L’exigence de la bonne foi ne suffit pas toujours à rétablir l’équilibre contractuel. Le législateur confie au juge la mission d’interpréter les clauses litigieuses. En principe, aucun tribunal ne peut dénaturer la portée des conventions qui seraient claires et sans ambiguïté : le respect du contrat est impératif, pour les juges comme pour les parties. Toutefois, en présence de clauses mal formulées et dont le sens serait douteux, le juge donnera le sens le plus favorable au débiteur de l’obligation, car c’est lui qui, le plus souvent, est présumé avoir accepté les termes du contrat sans les avoir vraiment discutés. Cette règle légale vise à prévenir les comportements abusifs.

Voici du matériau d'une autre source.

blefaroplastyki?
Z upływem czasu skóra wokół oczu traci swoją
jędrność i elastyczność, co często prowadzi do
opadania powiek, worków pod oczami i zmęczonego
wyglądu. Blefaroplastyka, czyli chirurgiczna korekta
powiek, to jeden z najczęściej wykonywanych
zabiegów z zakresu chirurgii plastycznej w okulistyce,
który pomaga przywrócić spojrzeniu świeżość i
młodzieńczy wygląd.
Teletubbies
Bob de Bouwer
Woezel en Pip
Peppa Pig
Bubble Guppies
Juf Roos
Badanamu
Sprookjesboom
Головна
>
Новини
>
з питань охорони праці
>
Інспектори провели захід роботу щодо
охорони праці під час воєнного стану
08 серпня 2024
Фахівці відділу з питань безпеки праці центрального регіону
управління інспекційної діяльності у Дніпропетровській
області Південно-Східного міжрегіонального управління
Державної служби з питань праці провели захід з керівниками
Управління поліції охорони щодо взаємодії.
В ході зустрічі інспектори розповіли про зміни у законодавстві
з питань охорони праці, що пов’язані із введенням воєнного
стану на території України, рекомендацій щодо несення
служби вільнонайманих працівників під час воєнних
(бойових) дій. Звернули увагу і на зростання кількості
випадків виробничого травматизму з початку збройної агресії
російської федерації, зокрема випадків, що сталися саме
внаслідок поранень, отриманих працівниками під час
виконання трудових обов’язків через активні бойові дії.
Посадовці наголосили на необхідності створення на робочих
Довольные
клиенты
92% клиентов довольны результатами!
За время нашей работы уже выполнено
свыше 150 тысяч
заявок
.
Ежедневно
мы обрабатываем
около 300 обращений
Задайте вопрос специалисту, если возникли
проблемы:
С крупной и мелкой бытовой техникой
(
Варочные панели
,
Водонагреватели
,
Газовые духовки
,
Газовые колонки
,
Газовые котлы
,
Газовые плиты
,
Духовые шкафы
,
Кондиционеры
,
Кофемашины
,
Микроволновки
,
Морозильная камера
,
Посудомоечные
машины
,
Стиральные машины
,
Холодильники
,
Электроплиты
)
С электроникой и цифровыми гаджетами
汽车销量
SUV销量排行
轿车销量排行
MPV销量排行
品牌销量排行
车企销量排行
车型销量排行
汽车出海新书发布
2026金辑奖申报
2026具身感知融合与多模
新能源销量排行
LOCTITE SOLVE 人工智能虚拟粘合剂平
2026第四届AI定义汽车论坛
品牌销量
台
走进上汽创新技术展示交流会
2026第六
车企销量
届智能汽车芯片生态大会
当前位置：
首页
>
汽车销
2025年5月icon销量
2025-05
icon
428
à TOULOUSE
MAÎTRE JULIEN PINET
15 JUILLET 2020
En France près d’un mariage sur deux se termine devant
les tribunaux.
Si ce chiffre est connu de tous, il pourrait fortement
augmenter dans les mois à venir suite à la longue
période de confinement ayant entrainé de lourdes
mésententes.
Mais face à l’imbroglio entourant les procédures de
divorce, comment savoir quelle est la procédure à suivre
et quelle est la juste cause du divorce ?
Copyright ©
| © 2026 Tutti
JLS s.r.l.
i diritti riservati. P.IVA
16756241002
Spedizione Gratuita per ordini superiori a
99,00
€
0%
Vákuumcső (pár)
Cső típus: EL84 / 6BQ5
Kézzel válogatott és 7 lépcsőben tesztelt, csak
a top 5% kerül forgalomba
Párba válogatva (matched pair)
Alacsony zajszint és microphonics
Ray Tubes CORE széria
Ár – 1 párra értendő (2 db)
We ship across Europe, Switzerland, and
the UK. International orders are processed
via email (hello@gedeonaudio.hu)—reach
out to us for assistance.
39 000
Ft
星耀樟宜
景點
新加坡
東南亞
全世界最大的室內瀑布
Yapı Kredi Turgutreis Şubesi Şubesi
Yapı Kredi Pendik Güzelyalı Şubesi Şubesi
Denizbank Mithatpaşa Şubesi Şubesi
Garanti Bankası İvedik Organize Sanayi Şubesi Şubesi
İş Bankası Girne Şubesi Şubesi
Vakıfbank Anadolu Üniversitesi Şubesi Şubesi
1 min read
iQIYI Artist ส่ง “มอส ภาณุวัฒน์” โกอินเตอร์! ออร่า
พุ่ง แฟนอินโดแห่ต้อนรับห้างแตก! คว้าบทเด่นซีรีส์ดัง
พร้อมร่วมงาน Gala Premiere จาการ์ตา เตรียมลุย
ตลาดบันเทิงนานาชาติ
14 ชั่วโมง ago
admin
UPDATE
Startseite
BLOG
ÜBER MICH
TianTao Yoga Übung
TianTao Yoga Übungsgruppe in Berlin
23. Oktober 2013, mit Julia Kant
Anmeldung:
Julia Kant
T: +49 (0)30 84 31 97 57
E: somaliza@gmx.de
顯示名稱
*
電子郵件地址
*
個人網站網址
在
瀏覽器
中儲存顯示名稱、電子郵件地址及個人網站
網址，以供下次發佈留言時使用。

De plus, l’Ordonnance du 10 février 2016 consacre deux principes jurisprudentiels en interdisant d’abord toute clause qui prive de sa substance l’obligation essentielle du débiteur, puis, spécifiquement pour les contrats d’adhésion, toute clause créant un déséquilibre significatif entre les droits et obligations des parties (à l’instar de ce qui existe dans le code de la consommation et le code de commerce). Désormais, de telles clauses seront réputées non écrites (nouveaux articles 1170 et 1171 du code civil). Le juge pourra être amené à apprécier l’équilibre d’un contrat.
La sanction des conditions de formation : les nullités
Problématique : Si une des conditions de validité du contrat manque, l’un des cocontractants va pouvoir faire annuler le contrat rétroactivement (faire comme s’il n’avait jamais existé) en utilisant en justice une « action en nullité ». L’intérêt est aussi d’obtenir des dommages et intérêts en réparation du préjudice subi. C’est donc une forme de sanction.
Deux types de nullité existent et ne s’exercent pas de la même manière.
Pour obtenir en justice la nullité d’un contrat, tout va dépendre du type de nullité :
- nullité relative :Elle est relative lorsque la règle violée a pour seul objet la sauvegarde d’un intérêt privé.
- nullité absolue : Lorsque la règle violée a pour objet la sauvegarde de l’intérêt général.